Material And Methods: 40 pacing-dependent patients (74±9 years, 21 men), 20 paced at the apex, were studied 11±4 months after implantation (baseline); 32 of them were re-examined after 1 year. Systolic function was assessed from ejection fraction (EF), cardiac index (CI), mean longitudinal systolic strain (MLSS), and strain rate (MLSR); diastolic function from E/A, E/E', and E/Vp ratios. Intraventricular dyssynchrony from standard deviation (SSD) and maximal difference (MAXS) of the 12 LV myocardial systolic timings, and sum of all times from the aortic valve closure to peak strain (SUMTAVC) for those segments with post-systolic shortening; interventricular synchrony from the aorto-pulmonary delay (APD).

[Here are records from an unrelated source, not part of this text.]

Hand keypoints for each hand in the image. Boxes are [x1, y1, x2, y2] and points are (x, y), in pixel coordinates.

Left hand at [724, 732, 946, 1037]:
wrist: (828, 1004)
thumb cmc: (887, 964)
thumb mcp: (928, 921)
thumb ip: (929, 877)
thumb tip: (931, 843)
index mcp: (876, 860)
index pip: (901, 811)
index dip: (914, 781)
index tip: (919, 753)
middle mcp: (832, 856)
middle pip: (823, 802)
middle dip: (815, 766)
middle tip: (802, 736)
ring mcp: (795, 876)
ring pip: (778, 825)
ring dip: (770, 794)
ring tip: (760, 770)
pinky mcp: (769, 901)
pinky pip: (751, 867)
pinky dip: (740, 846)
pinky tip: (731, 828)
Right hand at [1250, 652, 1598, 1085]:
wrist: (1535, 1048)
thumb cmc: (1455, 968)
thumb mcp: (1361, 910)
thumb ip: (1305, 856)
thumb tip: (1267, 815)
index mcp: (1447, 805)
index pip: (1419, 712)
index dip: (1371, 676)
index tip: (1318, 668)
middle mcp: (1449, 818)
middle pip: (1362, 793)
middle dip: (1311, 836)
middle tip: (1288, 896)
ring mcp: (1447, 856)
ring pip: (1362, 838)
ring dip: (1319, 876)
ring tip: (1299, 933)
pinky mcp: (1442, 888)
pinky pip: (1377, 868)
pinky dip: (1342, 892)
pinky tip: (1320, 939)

Outcomes: Four patients died, all of them from the apical group. NYHA functional class was not different. Cardiac synchrony was not significantly different between the two pacing sites at baseline, and after 1 year follow-up. Although at baseline there was a greater dyssynchrony for the septal site, this did not progress at follow-up, whereas this increased for the apical site. Meanwhile, there was a higher LV filling pressure (E/E' ratio) for the apical site at 1 year (13±6 vs.18±6; p=0.04).

Conclusions: Both septal and apical pacing sites affect negatively LV mechanical activation timings and synchrony. Apical, but not septal site, affects LV synchrony at 1 year, associated with increased filling pressure.